Honestly, for all our winking and tittering, we know nothing whatever against this person's private character except the sad fact that he was a man and a bachelor. At forty-odd, it is fair to suppose, one who knows the world well enough to be the trusted agent of others, thousands of miles across the ocean, has bid farewell to all mere innocence and has made choice between virtue and vice. But we have no proof whatever that Attalie's cotton buyer had not solemnly chosen virtue and stuck to his choice as an Englishman can.

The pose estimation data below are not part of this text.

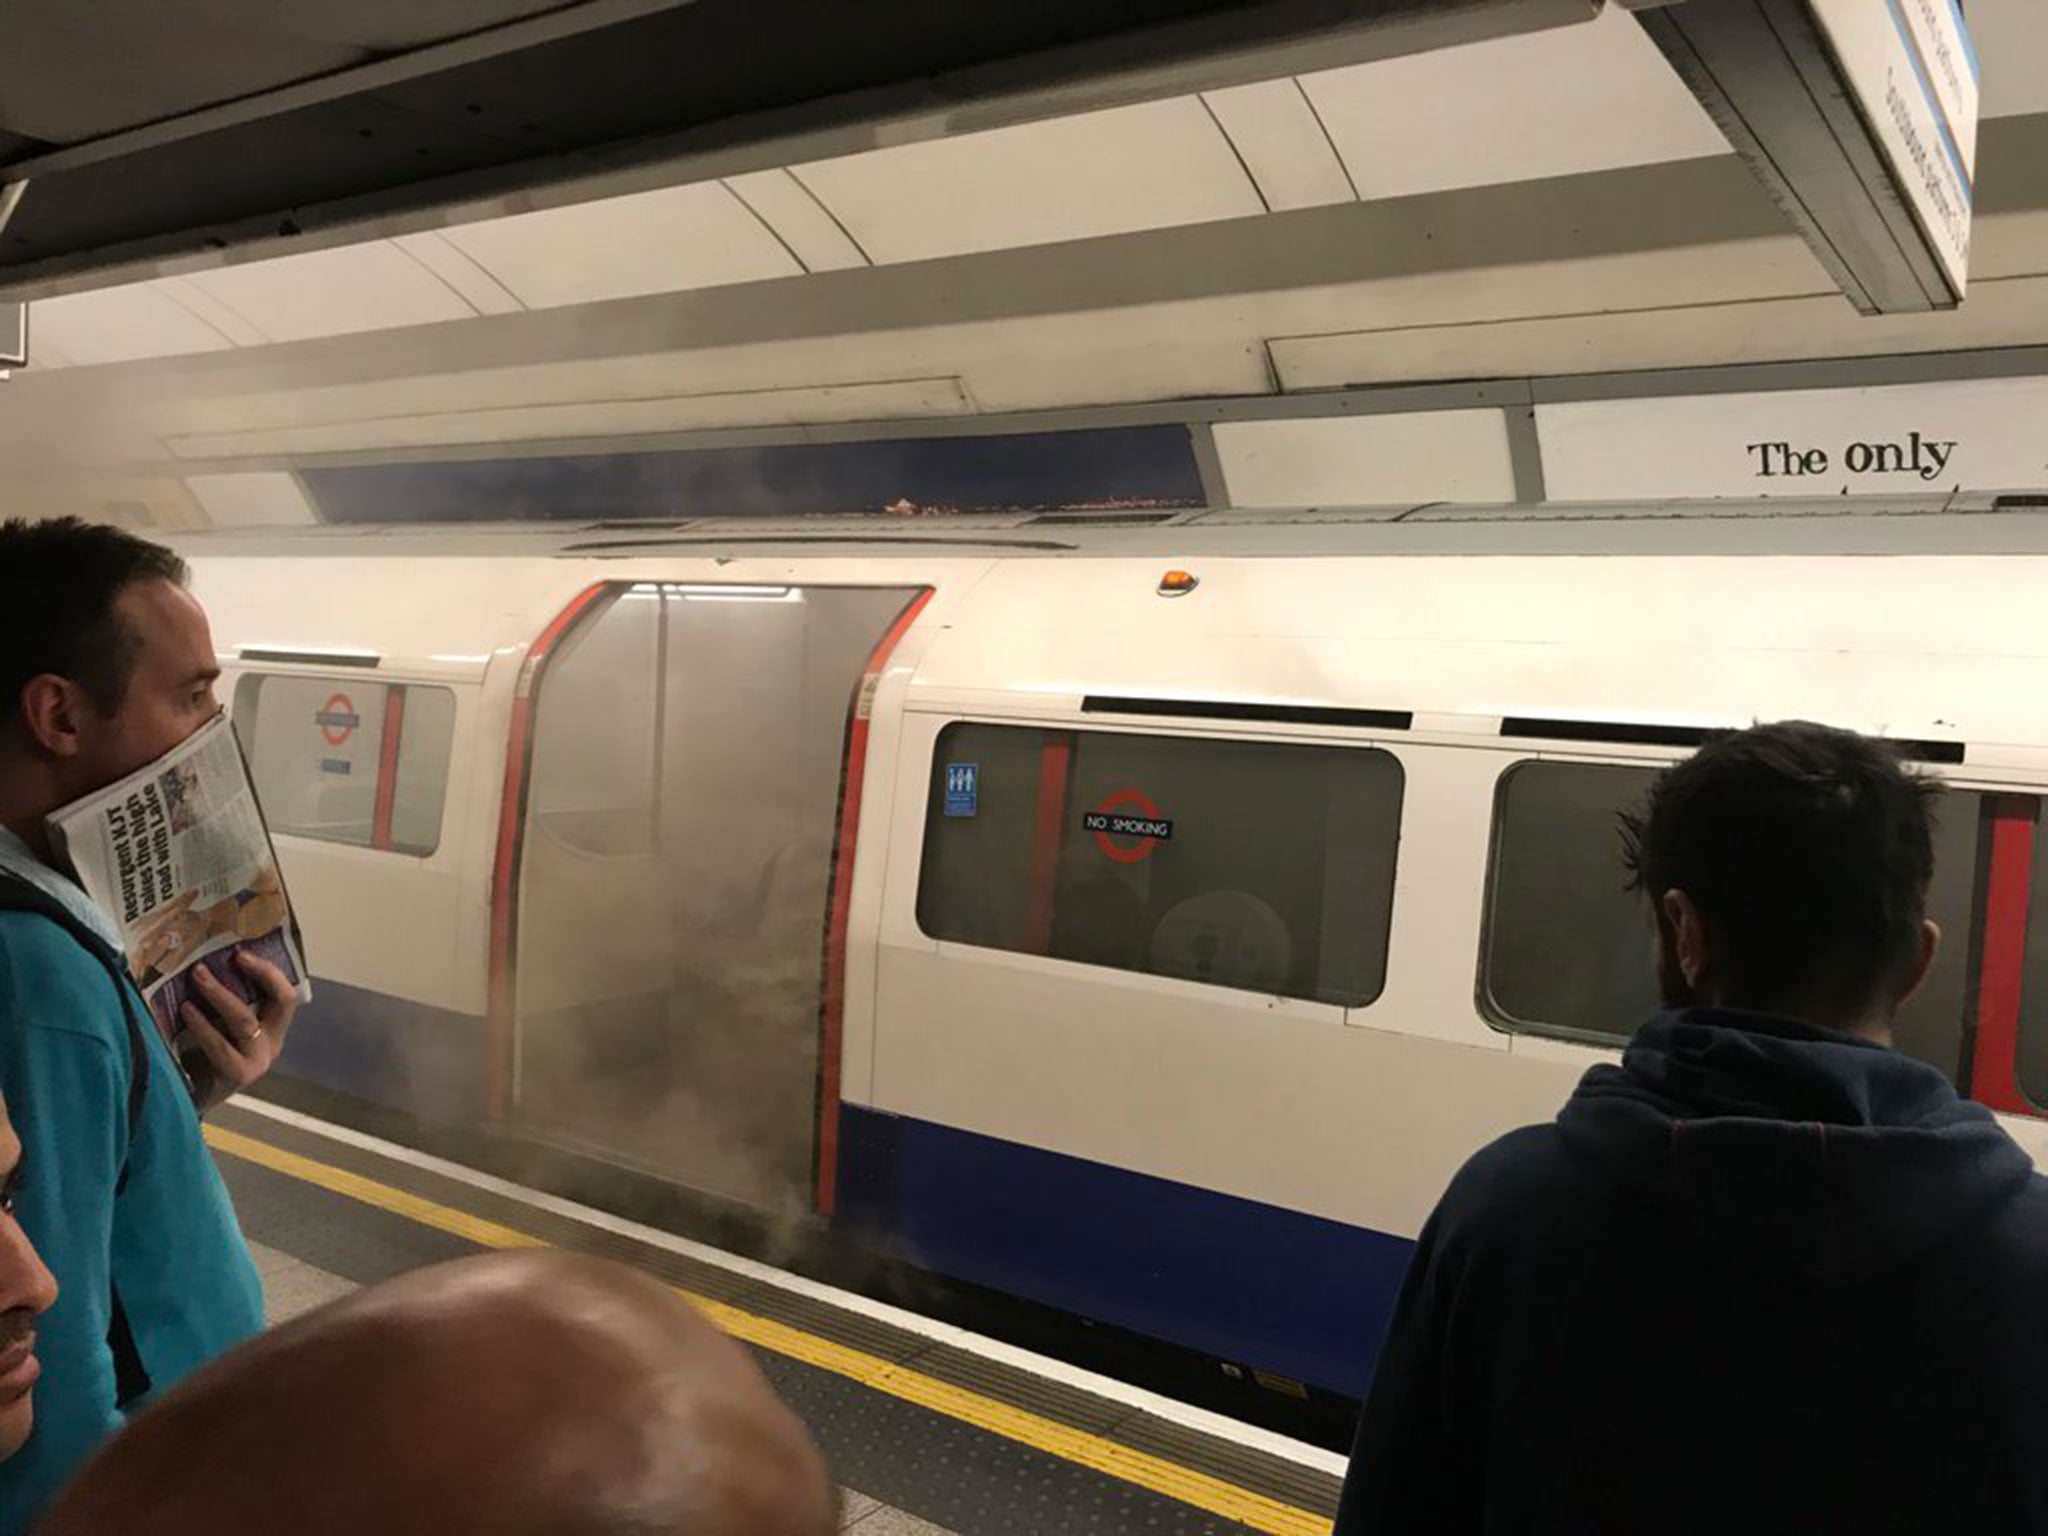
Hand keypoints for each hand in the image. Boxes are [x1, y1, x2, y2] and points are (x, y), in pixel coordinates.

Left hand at [177, 952, 299, 1111]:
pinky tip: (186, 1010)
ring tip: (197, 976)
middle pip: (280, 1001)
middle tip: (228, 957)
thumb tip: (203, 962)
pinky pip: (220, 1044)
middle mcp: (271, 1044)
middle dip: (258, 973)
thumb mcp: (219, 1028)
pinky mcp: (237, 1075)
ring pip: (245, 1020)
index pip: (286, 995)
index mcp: (272, 1029)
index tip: (242, 953)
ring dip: (219, 993)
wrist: (186, 1102)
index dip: (270, 972)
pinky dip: (202, 1024)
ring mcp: (257, 1061)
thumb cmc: (200, 1058)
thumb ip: (221, 1005)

All we know as to this, really, is that for many years here he had roomed, and that, moved by some sentiment, we know not certainly what, he had again and again assured Attalie that she should never want while he had anything, and that in his will, whenever he should make it, she would find herself his sole legatee. On neither side of the water, said he, had he any one to whom the law obliged him to leave his property nor, indeed, any large wealth; only a little money in bank—a very indefinite statement. In 1855 the will was still unwritten.
There is little room to doubt that this state of affairs did much interest Camille Ducour—at a distance. The Englishman may have known him by sight. The kind of acquaintance he might have had with the quadroon was not likely to vary much from an acquaintance with some unknown neighbor's cat on which he mildly hoped to bestow a pitcher of water if ever he caught him under his window.
Camille mentioned the Englishman approvingly to three other friends of Attalie, when, with what they thought was adroitness, they turned conversation upon her pecuniary welfare. They were Jean d'Eau, a slumberous butcher; Richard Reau, an embarrassed baker; and one —— Ecswyzee, an illiterate but prosperous candlestick-maker. These names may sound inexact, but can you prove that these were not their names and occupations? We shall proceed.
These three simple souls were bound to Attalie by the strong yet tender bonds of debit and credit. She was not distressingly but only interestingly "behind" on their well-greased books, where Camille's account, too, was longer on the left-hand side. When they alluded inquiringly to her bill, he mentioned the Englishman vaguely and assured them it was "good paper to hold," once or twice growing so extravagant as to add that his (Camille's) own was hardly better!
The tradesmen replied that they hadn't a shadow of doubt. In fact, they said, their mention, of the matter was mere jest, etc.